== What is required ==
Print every line of text from the records below unchanged, omitting the picture placeholders.
[Data for this task]
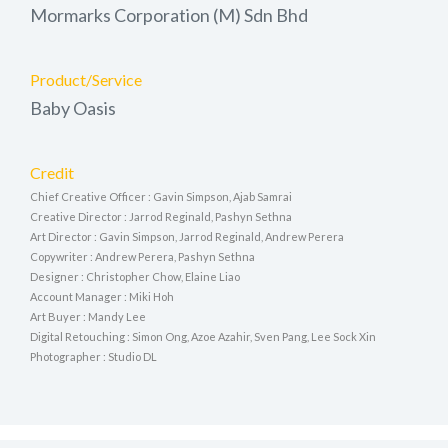
Mormarks Corporation (M) Sdn Bhd
Product/Service
Baby Oasis
Credit
Chief Creative Officer : Gavin Simpson, Ajab Samrai
Creative Director : Jarrod Reginald, Pashyn Sethna
Art Director : Gavin Simpson, Jarrod Reginald, Andrew Perera
Copywriter : Andrew Perera, Pashyn Sethna
Designer : Christopher Chow, Elaine Liao
Account Manager : Miki Hoh
Art Buyer : Mandy Lee
Digital Retouching : Simon Ong, Azoe Azahir, Sven Pang, Lee Sock Xin
Photographer : Studio DL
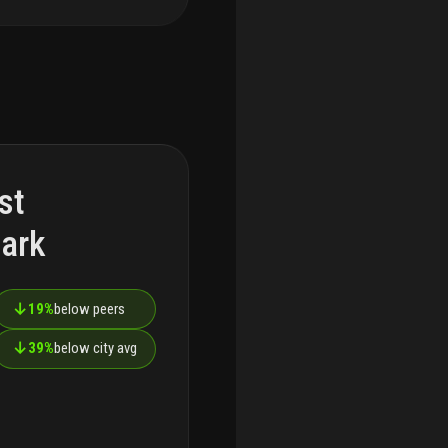
st
ark
↓
19%
below peers
↓
39%
below city avg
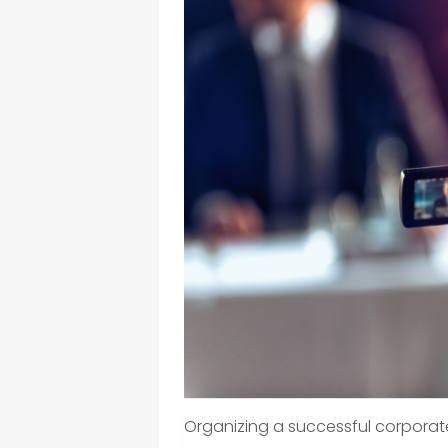
Organizing a successful corporat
[/Data for this task]
== Expected answer ==
Mormarks Corporation (M) Sdn Bhd
Product/Service
Baby Oasis
Credit
Chief Creative Officer : Gavin Simpson, Ajab Samrai
Creative Director : Jarrod Reginald, Pashyn Sethna
Art Director : Gavin Simpson, Jarrod Reginald, Andrew Perera
Copywriter : Andrew Perera, Pashyn Sethna
Designer : Christopher Chow, Elaine Liao
Account Manager : Miki Hoh
Art Buyer : Mandy Lee
Digital Retouching : Simon Ong, Azoe Azahir, Sven Pang, Lee Sock Xin
Photographer : Studio DL
st
ark
↓
19%
below peers
↓
39%
below city avg
Organizing a successful corporat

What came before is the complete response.